# [Data for this task]
^^^^^^^^^^^^^^^^
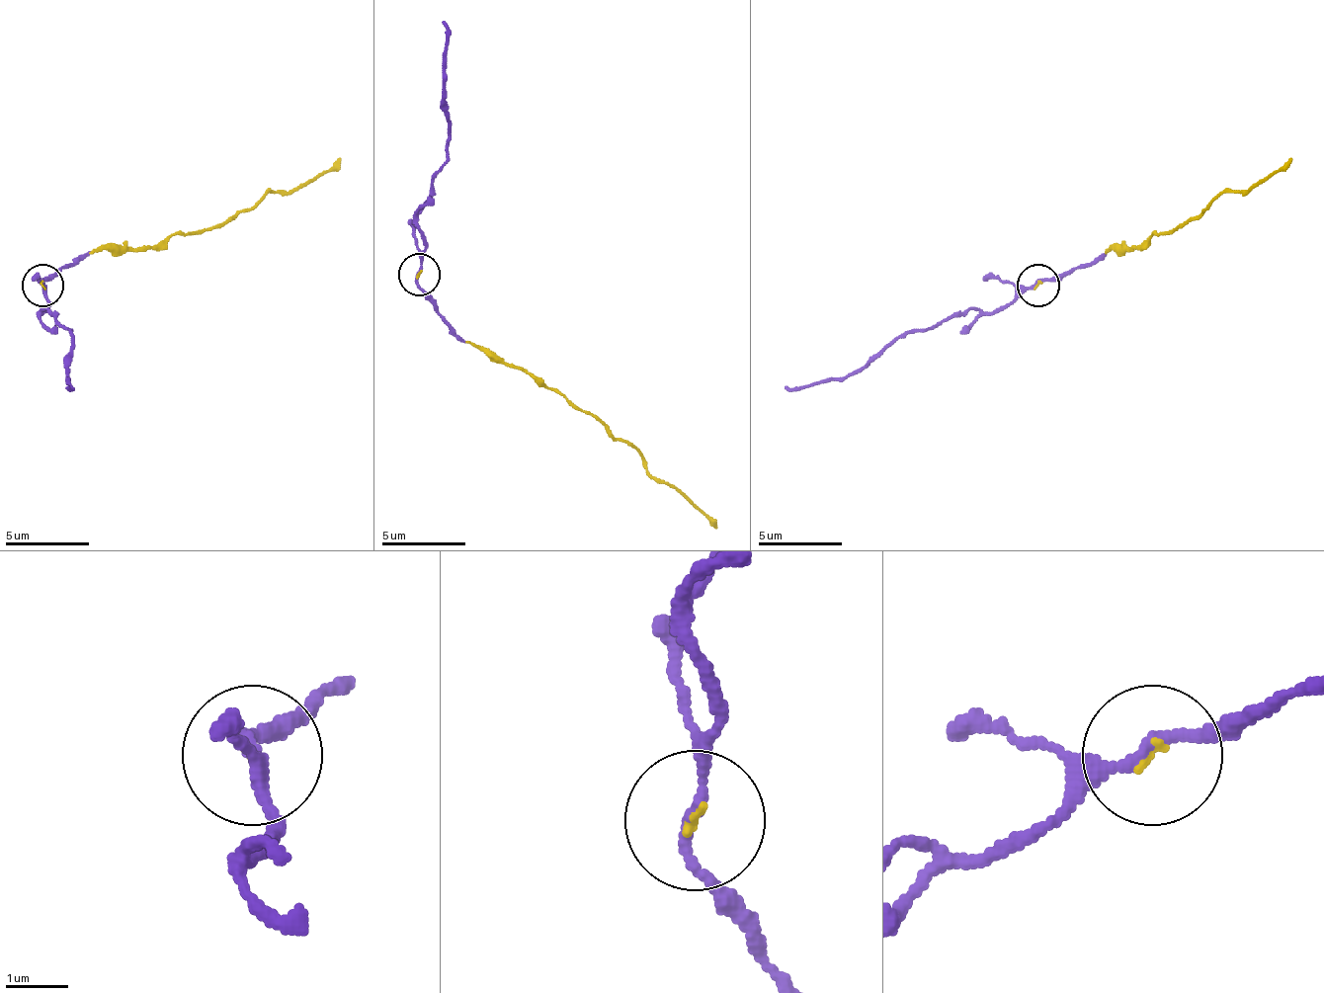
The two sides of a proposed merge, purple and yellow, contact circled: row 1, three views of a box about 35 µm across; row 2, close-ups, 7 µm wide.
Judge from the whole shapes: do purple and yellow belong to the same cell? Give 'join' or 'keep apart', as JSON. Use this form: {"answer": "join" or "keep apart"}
{"answer": "join"}

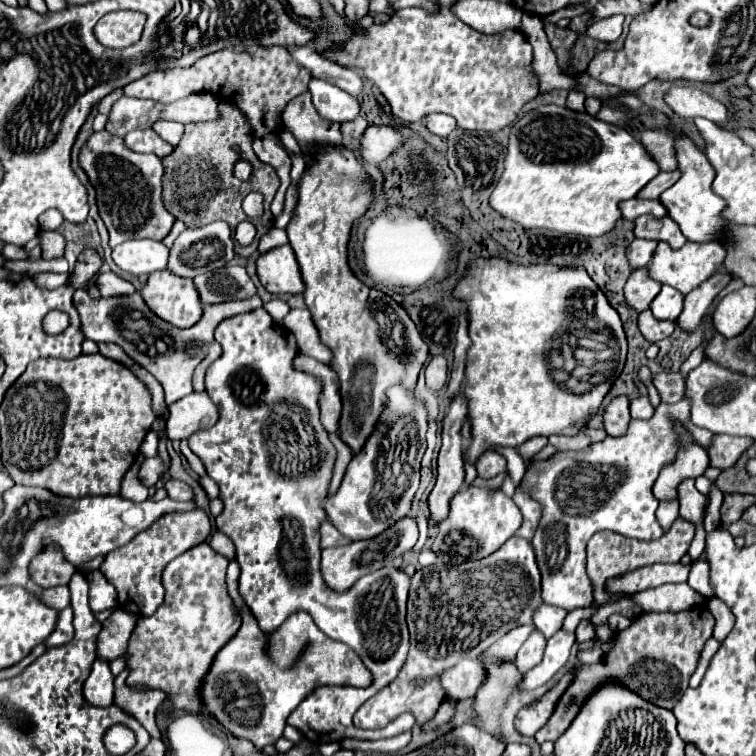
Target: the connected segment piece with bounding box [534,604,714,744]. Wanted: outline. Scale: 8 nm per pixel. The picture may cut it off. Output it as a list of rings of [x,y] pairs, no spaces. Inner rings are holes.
[[[706,604],[694,606],[684,612],[648,612],[638,616],[638,620],[634,620],[634,624],[628,630],[614,634],[616,644],[602,662],[586,664],[580,668],[580,676],[570,684],[568,692],[564,692],[548,724],[534,736],[536,742],[556,742],[566,732],[570,722],[576,718],[576,714],[580,712],[578,708],[592,694],[592,690],[596,690],[600,682],[606,680],[618,680],[632,692],[650,700],[652,704],[672,710],[676,702],[684,696],[690,676],[698,666],[700,652],[706,640],[712,636],[712,630],[714,616],[710,614]]]

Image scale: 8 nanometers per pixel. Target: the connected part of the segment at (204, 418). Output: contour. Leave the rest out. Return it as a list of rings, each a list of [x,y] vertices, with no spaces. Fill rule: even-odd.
[[[192,392],[168,406],[168,438],[186,440],[198,430],[212,428],[218,422],[218,408],[206,392]]]

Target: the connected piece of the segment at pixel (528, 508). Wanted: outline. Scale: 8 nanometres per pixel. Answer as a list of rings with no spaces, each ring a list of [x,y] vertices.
[[[516,486],[516,492],[514,492],[512,500],[516,502],[516,506],[520,508],[520,512],[524,516],[524,522],[522,522],[520,530],[516,532],[516,536],[530,542],[536,528],[538,528],[538,522],[542,518],[542,504],[538,500],[534,500],[528,492],[524,492],[522,486]]]

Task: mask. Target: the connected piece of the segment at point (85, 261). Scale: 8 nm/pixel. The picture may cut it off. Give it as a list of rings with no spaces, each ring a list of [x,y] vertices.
^^^^^^^^^^^^^^^^
# [Task brief]
Return the line where "Image scale: 8" appears, then every line after it to the end of the listing, all exactly as written.

# [Result of the task]
Image scale: 8 nanometers per pixel. Target: the connected part of the segment at (204, 418). Output: contour. Leave the rest out. Return it as a list of rings, each a list of [x,y] vertices, with no spaces. Fill rule: even-odd.
[[[192,392],[168,406],[168,438],[186,440],[198,430],[212,428],[218,422],[218,408],[206,392]]]

Target: the connected piece of the segment at pixel (528, 508). Wanted: outline. Scale: 8 nanometres per pixel. Answer as a list of rings with no spaces, each ring a list of [x,y] vertices.
[[[516,486],[516,492],[514,492],[512,500],[516,502],[516,506],[520,508],[520,512],[524,516],[524,522],[522,522],[520,530],[516,532],[516,536],[530,542],[536,528],[538,528],[538,522],[542,518],[542,504],[538,500],[534,500],[528,492],[524,492],[522,486]]]

Task: mask. Target: the connected piece of the segment at point (85, 261). Scale: 8 nm/pixel. The picture may cut it off. Give it as a list of rings with no spaces, each ring a list of [x,y] vertices.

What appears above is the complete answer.